▸ **DIRECTIONS FOR THIS TASK**:
Every single entry that follows must be copied exactly.

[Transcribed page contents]
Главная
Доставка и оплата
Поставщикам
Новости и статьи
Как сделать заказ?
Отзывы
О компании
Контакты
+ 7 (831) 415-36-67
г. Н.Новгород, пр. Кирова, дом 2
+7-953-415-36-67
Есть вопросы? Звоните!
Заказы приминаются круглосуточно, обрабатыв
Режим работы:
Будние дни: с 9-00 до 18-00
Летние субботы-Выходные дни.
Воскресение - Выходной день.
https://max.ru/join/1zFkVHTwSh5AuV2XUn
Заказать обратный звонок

▸ **RESULT OF THIS EXERCISE**:
Главная
Доставка и оплата
Поставщикам
Новости и статьи
Как сделать заказ?
Отзывы
О компании
Контакты
+ 7 (831) 415-36-67
г. Н.Новгород, пр. Кирова, дом 2
+7-953-415-36-67
Есть вопросы? Звоните!
Заказы приминаются круглосуточно, обрабатыв
Режим работы:
Будние дни: с 9-00 до 18-00
Летние субботы-Выходные дни.
Воскресение - Выходной день.
https://max.ru/join/1zFkVHTwSh5AuV2XUn
Заказать обратный звонок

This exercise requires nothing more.